You can find a different recipe for Vanilla Chia Pudding at Martha Stewart’s website, but here’s the recipe from Giada’s book. You make stir it up the night before (no cooking!) and it’s ready in the morning–just top with fruit and slivered almonds and you’re ready to eat.


Chia Seed Pudding


1 cup vanilla-flavored unsweetened almond milk

1 cup low-fat (2%) Greek yogurt

2 tablespoons pure maple syrup (preferably grade B, plus 4 teaspoons for serving (Amy’s substitution: 2 Tbsp agave syrup and 1/4 tsp maple extract, mixed)

1 teaspoon pure vanilla extract

1/8 teaspoon kosher salt

1/4 cup chia seeds

1 pint strawberries, hulled and diced

1/4 cup sliced almonds, toasted (NOTE: in a single layer on a baking sheet, bake in a preheated 350F oven until lightly toasted, 6 to 8 minutes,and let cool completely before using)

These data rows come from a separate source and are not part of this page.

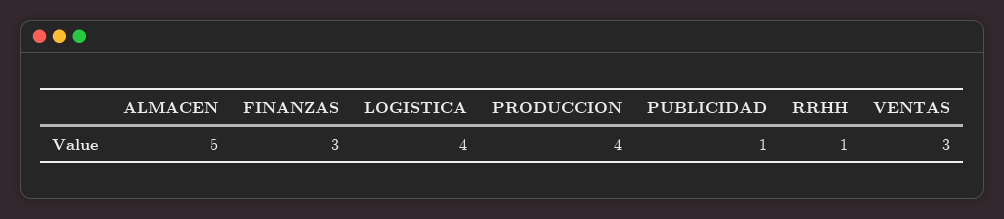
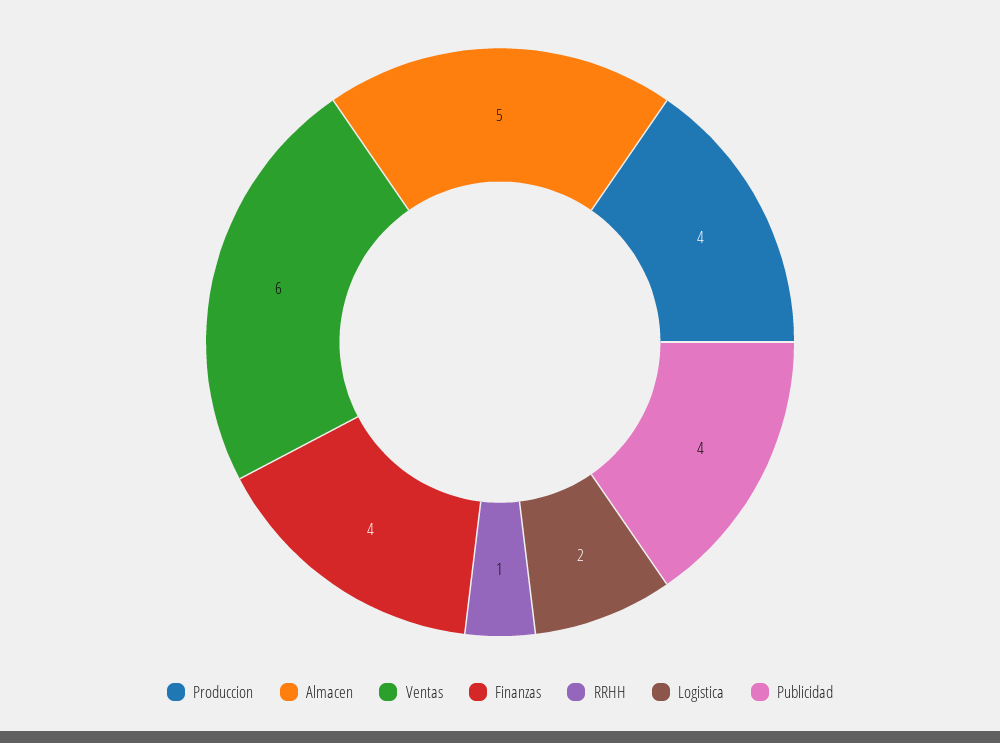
  {
    "ALMACEN": 5,
-   "FINANZAS": 3,
+   "FINANZAS": 4,
-   "LOGISTICA": 4,
+   "LOGISTICA": 2,
    "PRODUCCION": 4,
-   "PUBLICIDAD": 1,
+   "PUBLICIDAD": 4,
    "RRHH": 1,
-   "VENTAS": 3
+   "VENTAS": 6
  }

In a medium bowl, gently whisk the almond milk, yogurt, the 2 tablespoons maple syrup, vanilla and salt until just blended. Whisk in the chia seeds. Let stand for 30 minutes. Stir to distribute the seeds if they’ve settled. Cover and refrigerate overnight.

The next day, in a medium bowl, toss the berries with the remaining 4 teaspoons maple syrup. Mix in the almonds.

Spoon the pudding into 4 bowls or stemmed pudding glasses, mound the berry mixture on top, and serve.